[Zapisane wpisy]
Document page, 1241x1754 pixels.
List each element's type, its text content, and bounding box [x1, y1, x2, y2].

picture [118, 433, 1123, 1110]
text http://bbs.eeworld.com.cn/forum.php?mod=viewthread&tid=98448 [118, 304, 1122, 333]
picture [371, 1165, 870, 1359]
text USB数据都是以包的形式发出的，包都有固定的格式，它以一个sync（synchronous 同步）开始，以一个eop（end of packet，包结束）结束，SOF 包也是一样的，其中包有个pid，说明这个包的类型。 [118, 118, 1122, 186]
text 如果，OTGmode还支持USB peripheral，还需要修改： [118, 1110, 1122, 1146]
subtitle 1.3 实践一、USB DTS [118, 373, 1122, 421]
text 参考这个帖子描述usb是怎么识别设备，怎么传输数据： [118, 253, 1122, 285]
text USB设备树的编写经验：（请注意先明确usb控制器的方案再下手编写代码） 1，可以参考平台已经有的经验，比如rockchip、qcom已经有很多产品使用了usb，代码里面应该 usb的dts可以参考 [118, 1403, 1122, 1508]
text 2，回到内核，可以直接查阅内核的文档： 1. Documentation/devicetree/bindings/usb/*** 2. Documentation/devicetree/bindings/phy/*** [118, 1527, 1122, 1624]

= Opis zadania =
Przepisz wpisy od wiersza zawierającego „picture [118, 433, 1123, 1110]” aż do końca wpisów, z oboma krańcami włącznie. Zamień w nich „Documentation” na „docs”, a resztę zostaw bez zmian.

= Odpowiedź pisemna =
picture [118, 433, 1123, 1110]
text http://bbs.eeworld.com.cn/forum.php?mod=viewthread&tid=98448 [118, 304, 1122, 333]
picture [371, 1165, 870, 1359]
text USB数据都是以包的形式发出的，包都有固定的格式，它以一个sync（synchronous 同步）开始，以一个eop（end of packet，包结束）结束，SOF 包也是一样的，其中包有个pid，说明这个包的类型。 [118, 118, 1122, 186]
text 如果，OTGmode还支持USB peripheral，还需要修改： [118, 1110, 1122, 1146]
subtitle 1.3 实践一、USB DTS [118, 373, 1122, 421]
text 参考这个帖子描述usb是怎么识别设备，怎么传输数据： [118, 253, 1122, 285]
text USB设备树的编写经验：（请注意先明确usb控制器的方案再下手编写代码） 1，可以参考平台已经有的经验，比如rockchip、qcom已经有很多产品使用了usb，代码里面应该 usb的dts可以参考 [118, 1403, 1122, 1508]
text 2，回到内核，可以直接查阅内核的文档： 1. docs/devicetree/bindings/usb/*** 2. docs/devicetree/bindings/phy/*** [118, 1527, 1122, 1624]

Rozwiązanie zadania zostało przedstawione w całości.